What the task asks
Restate word for word the section of the entries that opens at the line containing "right eye: (343, 258)" and closes at the line containing "right eye: (235, 88)", both lines kept, pictures dropped.

(Pixel coordinate listings)
=====

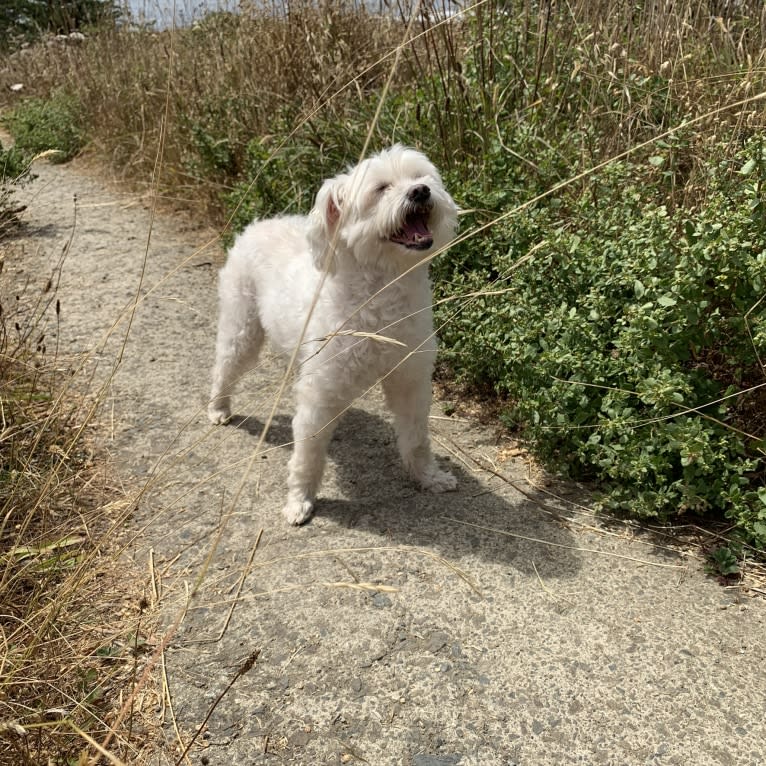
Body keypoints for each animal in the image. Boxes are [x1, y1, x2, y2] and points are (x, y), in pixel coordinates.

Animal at [207, 144, 460, 524]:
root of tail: (258, 224)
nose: (420, 192)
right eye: (381, 188)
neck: (382, 292)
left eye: (420, 177)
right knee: (224, 366)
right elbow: (308, 454)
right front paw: (299, 500)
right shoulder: (321, 394)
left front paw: (429, 477)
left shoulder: (410, 380)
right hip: (242, 328)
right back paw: (219, 407)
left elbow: (416, 438)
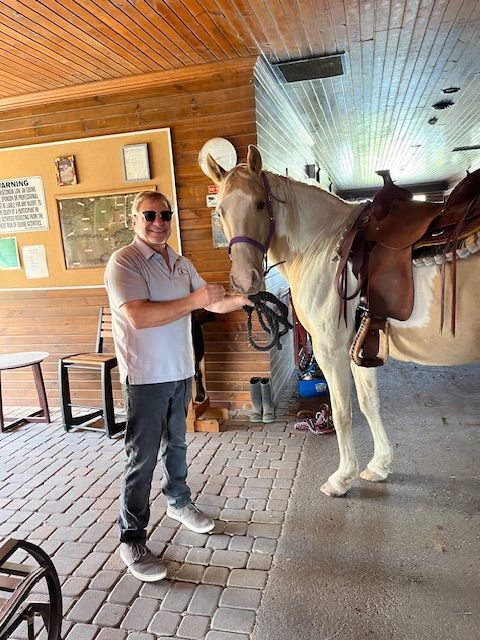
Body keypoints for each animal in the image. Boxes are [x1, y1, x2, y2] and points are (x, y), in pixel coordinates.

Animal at [205, 145, 480, 497]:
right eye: (220, 211)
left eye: (259, 204)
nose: (244, 280)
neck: (323, 245)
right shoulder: (362, 347)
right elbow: (369, 403)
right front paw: (378, 466)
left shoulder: (331, 350)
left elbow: (342, 412)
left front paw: (342, 477)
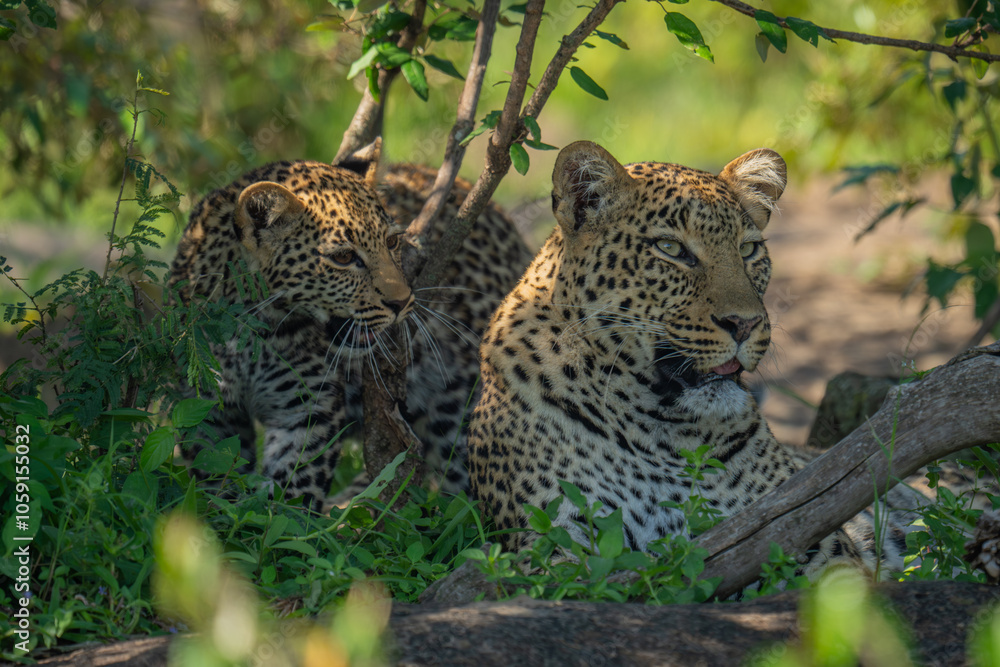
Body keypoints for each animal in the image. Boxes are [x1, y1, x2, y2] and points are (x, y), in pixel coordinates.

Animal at [169, 143, 533, 508]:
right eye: (343, 258)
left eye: (391, 242)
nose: (402, 302)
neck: (251, 326)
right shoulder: (208, 410)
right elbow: (214, 476)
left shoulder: (307, 409)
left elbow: (293, 493)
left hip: (462, 409)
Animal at [467, 139, 929, 579]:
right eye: (670, 248)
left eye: (748, 250)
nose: (744, 323)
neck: (667, 435)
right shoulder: (555, 541)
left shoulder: (799, 529)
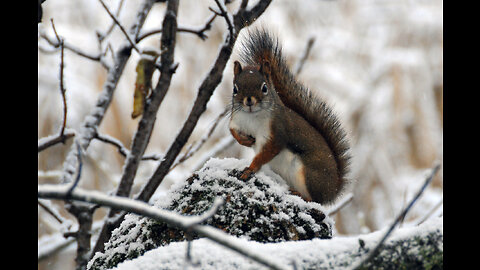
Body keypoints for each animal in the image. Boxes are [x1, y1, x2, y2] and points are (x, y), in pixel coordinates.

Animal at [227, 28, 350, 205]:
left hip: (307, 174)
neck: (252, 117)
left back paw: (300, 194)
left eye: (264, 87)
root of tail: (332, 191)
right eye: (235, 88)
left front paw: (250, 168)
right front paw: (245, 141)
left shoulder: (276, 131)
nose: (249, 101)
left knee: (314, 199)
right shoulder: (236, 120)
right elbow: (232, 131)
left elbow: (268, 151)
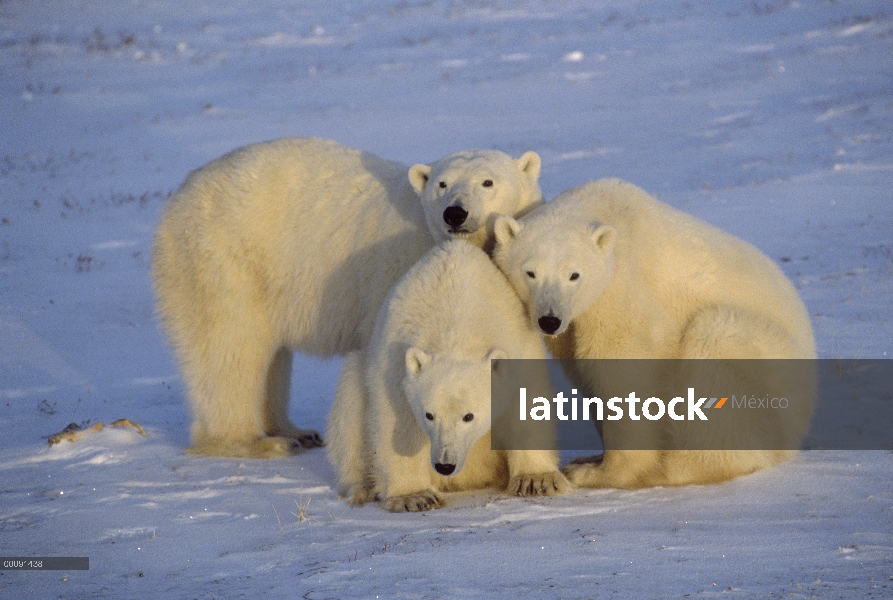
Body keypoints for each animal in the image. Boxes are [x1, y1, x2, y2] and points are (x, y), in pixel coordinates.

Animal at [153, 136, 540, 458]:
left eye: (488, 182)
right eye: (442, 184)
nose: (455, 213)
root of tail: (178, 198)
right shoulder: (395, 270)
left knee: (269, 355)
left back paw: (295, 431)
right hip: (222, 258)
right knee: (229, 347)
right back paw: (255, 441)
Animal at [324, 239, 568, 510]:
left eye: (469, 416)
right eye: (429, 415)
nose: (445, 465)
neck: (455, 317)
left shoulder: (517, 345)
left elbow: (527, 406)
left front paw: (536, 480)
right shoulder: (395, 361)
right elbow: (398, 422)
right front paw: (414, 496)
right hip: (357, 376)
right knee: (349, 408)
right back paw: (362, 489)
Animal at [492, 178, 820, 488]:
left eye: (574, 275)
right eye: (530, 272)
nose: (549, 320)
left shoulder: (623, 290)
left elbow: (626, 370)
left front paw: (599, 473)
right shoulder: (575, 323)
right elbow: (586, 373)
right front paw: (593, 458)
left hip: (771, 369)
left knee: (714, 341)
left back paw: (670, 468)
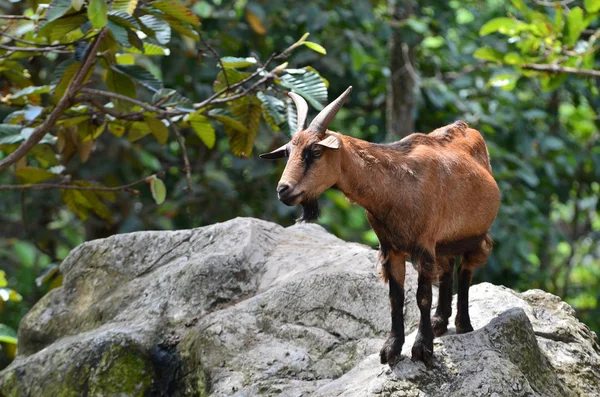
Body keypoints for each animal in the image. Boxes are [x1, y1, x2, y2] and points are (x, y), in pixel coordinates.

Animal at [260, 88, 500, 366]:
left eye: (316, 152)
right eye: (288, 152)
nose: (283, 190)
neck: (394, 185)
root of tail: (467, 128)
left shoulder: (424, 244)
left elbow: (422, 296)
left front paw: (422, 349)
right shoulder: (391, 248)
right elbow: (396, 298)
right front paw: (391, 349)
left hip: (477, 235)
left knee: (465, 272)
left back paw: (463, 326)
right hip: (444, 242)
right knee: (448, 269)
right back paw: (440, 324)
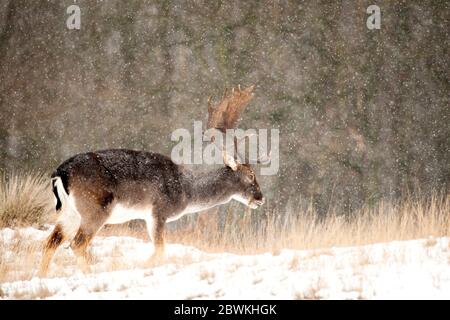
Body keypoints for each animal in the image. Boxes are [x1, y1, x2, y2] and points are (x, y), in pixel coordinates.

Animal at [38, 85, 266, 278]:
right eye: (251, 175)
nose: (261, 198)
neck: (187, 191)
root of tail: (60, 172)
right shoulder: (159, 211)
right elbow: (161, 250)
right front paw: (141, 266)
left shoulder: (149, 216)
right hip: (94, 208)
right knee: (77, 244)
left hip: (70, 212)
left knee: (50, 242)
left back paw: (41, 277)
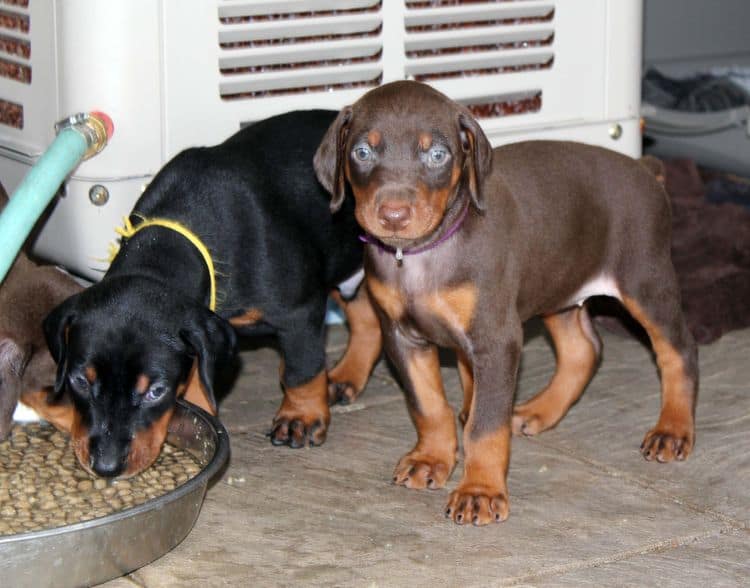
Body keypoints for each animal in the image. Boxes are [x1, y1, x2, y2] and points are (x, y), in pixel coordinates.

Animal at [41, 110, 382, 478]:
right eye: (79, 380)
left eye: (156, 392)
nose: (106, 466)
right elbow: (198, 376)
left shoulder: (298, 313)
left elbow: (301, 369)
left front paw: (301, 417)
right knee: (368, 319)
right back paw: (346, 376)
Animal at [314, 80, 704, 524]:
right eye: (362, 152)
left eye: (437, 155)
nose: (394, 216)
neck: (423, 254)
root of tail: (646, 170)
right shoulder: (403, 338)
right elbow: (428, 405)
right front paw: (431, 459)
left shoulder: (496, 339)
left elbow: (484, 425)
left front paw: (479, 491)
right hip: (559, 285)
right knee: (584, 349)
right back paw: (538, 411)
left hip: (645, 280)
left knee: (678, 349)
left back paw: (673, 429)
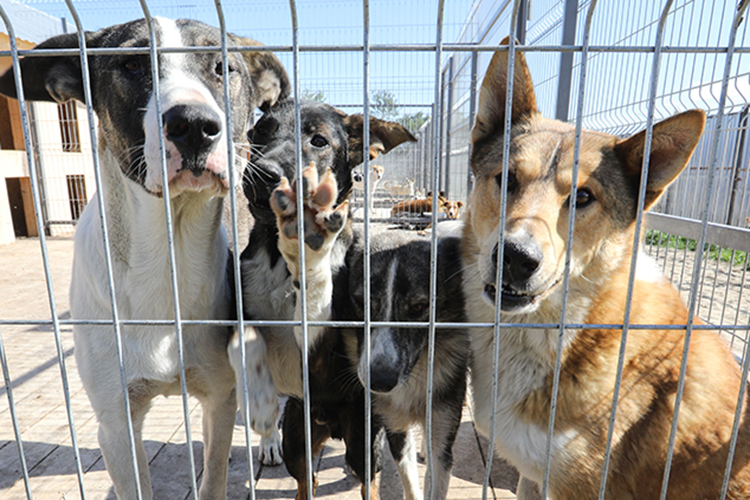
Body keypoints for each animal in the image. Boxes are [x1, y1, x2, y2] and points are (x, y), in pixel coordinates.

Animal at [0, 16, 290, 500]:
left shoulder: (219, 399)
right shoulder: (116, 423)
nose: (194, 125)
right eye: (132, 64)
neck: (166, 258)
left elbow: (213, 476)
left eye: (223, 66)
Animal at [229, 97, 418, 464]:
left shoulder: (327, 344)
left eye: (318, 141)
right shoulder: (236, 311)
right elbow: (247, 342)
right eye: (261, 131)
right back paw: (270, 439)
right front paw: (259, 406)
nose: (262, 172)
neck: (279, 254)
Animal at [270, 165, 470, 500]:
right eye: (361, 302)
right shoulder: (392, 424)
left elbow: (434, 474)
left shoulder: (441, 430)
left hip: (365, 446)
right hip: (299, 440)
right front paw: (308, 249)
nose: (380, 382)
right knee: (307, 479)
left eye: (419, 307)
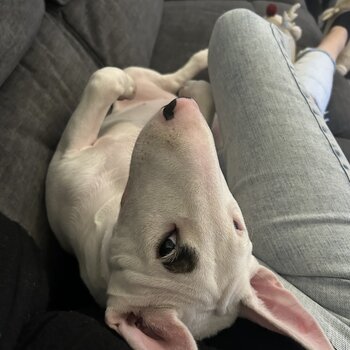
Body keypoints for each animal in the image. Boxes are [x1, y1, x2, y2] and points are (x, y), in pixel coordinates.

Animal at [45, 50, 332, 350]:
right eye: (238, 225)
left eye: (167, 246)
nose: (176, 110)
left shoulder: (65, 162)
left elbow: (102, 80)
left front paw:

=====

Exercise answer
right eye: (343, 258)
left eye: (391, 242)
nose: (402, 302)
neck: (251, 326)
right shoulder: (208, 410)
right elbow: (214, 476)
left shoulder: (307, 409)
left elbow: (293, 493)
left hip: (462, 409)
Animal at [467, 139, 929, 579]:
right eye: (670, 248)
left eye: (748, 250)
nose: (744, 323)
neck: (667, 435)
right shoulder: (555, 541)
left shoulder: (799, 529)
Body keypoints for each animal in the image. Boxes are [x1, y1, x2, y2] and points are (x, y), in pixel coordinates.

Animal at [227, 28, 350, 205]:
left hip: (307, 174)
neck: (252, 117)
left back paw: (300, 194)
left eye: (264, 87)
root of tail: (332, 191)
right eye: (235, 88)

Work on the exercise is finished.